== RECORD SET ==
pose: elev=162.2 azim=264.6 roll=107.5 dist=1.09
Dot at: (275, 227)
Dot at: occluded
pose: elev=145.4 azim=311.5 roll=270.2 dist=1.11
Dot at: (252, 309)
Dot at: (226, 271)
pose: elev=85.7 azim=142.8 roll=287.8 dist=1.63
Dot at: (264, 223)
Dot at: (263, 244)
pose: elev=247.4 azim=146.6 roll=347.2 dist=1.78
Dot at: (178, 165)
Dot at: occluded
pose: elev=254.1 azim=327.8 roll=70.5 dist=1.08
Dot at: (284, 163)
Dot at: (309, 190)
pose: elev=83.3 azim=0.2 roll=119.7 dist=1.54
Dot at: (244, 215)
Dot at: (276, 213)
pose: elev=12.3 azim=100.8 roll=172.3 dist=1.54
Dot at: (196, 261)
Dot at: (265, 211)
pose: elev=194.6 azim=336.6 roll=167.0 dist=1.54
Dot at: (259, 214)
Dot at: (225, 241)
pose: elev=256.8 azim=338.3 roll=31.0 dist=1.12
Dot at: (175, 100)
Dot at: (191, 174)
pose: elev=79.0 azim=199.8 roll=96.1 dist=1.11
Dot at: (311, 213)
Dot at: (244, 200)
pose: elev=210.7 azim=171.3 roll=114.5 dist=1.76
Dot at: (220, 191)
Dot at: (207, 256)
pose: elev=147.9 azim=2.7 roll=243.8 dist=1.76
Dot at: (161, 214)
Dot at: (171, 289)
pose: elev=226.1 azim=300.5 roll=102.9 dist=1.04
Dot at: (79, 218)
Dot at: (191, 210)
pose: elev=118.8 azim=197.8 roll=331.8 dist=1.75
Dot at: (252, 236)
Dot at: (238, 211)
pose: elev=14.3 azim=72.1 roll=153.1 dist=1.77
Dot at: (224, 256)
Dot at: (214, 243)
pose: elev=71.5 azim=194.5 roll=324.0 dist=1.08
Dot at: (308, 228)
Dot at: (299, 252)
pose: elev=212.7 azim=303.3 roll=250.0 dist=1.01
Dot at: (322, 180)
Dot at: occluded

== WHAT YOU ARE ASKED TO DO ==
Reproduce every line of the items above, switching each "azim" for "azimuth" and leaving all other text unchanged.

== ANSWER TO THE TASK ==
pose: elev=162.2 azimuth=264.6 roll=107.5 dist=1.09
Dot at: (275, 227)
Dot at: occluded
pose: elev=145.4 azimuth=311.5 roll=270.2 dist=1.11
Dot at: (252, 309)
Dot at: (226, 271)
pose: elev=85.7 azimuth=142.8 roll=287.8 dist=1.63
Dot at: (264, 223)
Dot at: (263, 244)
pose: elev=247.4 azimuth=146.6 roll=347.2 dist=1.78
Dot at: (178, 165)
Dot at: occluded
pose: elev=254.1 azimuth=327.8 roll=70.5 dist=1.08
Dot at: (284, 163)
Dot at: (309, 190)
pose: elev=83.3 azimuth=0.2 roll=119.7 dist=1.54
Dot at: (244, 215)
Dot at: (276, 213)
pose: elev=12.3 azimuth=100.8 roll=172.3 dist=1.54
Dot at: (196, 261)
Dot at: (265, 211)
pose: elev=194.6 azimuth=336.6 roll=167.0 dist=1.54
Dot at: (259, 214)
Dot at: (225, 241)
pose: elev=256.8 azimuth=338.3 roll=31.0 dist=1.12
Dot at: (175, 100)
Dot at: (191, 174)
pose: elev=79.0 azimuth=199.8 roll=96.1 dist=1.11
Dot at: (311, 213)
Dot at: (244, 200)
pose: elev=210.7 azimuth=171.3 roll=114.5 dist=1.76
Dot at: (220, 191)
Dot at: (207, 256)
pose: elev=147.9 azimuth=2.7 roll=243.8 dist=1.76
Dot at: (161, 214)
Dot at: (171, 289)
pose: elev=226.1 azimuth=300.5 roll=102.9 dist=1.04
Dot at: (79, 218)
Dot at: (191, 210)
pose: elev=118.8 azimuth=197.8 roll=331.8 dist=1.75
Dot at: (252, 236)
Dot at: (238, 211)
pose: elev=14.3 azimuth=72.1 roll=153.1 dist=1.77
Dot at: (224, 256)
Dot at: (214, 243)
pose: elev=71.5 azimuth=194.5 roll=324.0 dist=1.08
Dot at: (308, 228)
Dot at: (299, 252)
pose: elev=212.7 azimuth=303.3 roll=250.0 dist=1.01
Dot at: (322, 180)
Dot at: occluded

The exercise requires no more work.